Eddie MacKenzie intently follows his shot during the Tankard P.E.I. men’s curling championship in O’Leary in January. MacKenzie will skip P.E.I.’s representative at the Tim Hortons Brier Canadian men’s curling championship in Calgary, March 6-14. – Jason Simmonds

“It’s always exciting (to go to a Brier),” said MacKenzie, 48. “For us, it’s like going to the NHL or whatever. It’s enjoyable to get there. It will be a little different this year without the fans.”  Team MacKenzie, which lists the Montague Curling Club and the Crapaud Community Curling Club as its home clubs, swept the Blair Jay rink from the Silver Fox in Summerside in the best-of-five Tankard provincial men’s championship in O’Leary in January.

“It will be nice to make the second pool and try to get through the first one,” said MacKenzie. “Anything can happen if you go on a run.”

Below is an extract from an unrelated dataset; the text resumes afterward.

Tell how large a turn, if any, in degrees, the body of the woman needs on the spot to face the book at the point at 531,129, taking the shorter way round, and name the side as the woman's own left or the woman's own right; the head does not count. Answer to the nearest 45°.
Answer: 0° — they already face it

MacKenzie acknowledged there are no easy opponents at the Brier. He said Team P.E.I. has been working hard to prepare and has been fortunate to train on Larry Richards’s ice at the Montague Curling Club. He described Montague’s ice as essentially Brier condition.

Tyler Smith, third with the Eddie MacKenzie rink, releases a shot while lead Ryan Lowery, left, and second Sean Ledgerwood handle the sweeping. The action took place during the Tankard P.E.I. men’s curling championship in O’Leary in January.- Jason Simmonds

Lowery and Smith will be making their debuts at the Brier, but both are no strangers when it comes to competing in Canadian curling championships. Smith has played in six national junior events, including five as a skip. Lowery was Smith’s lead for three of those championships.

Ledgerwood, who works with the provincial government’s Department of Environment,  said it is always fun to watch players in their first Brier experience. He predicted a memorable experience for Lowery and Smith.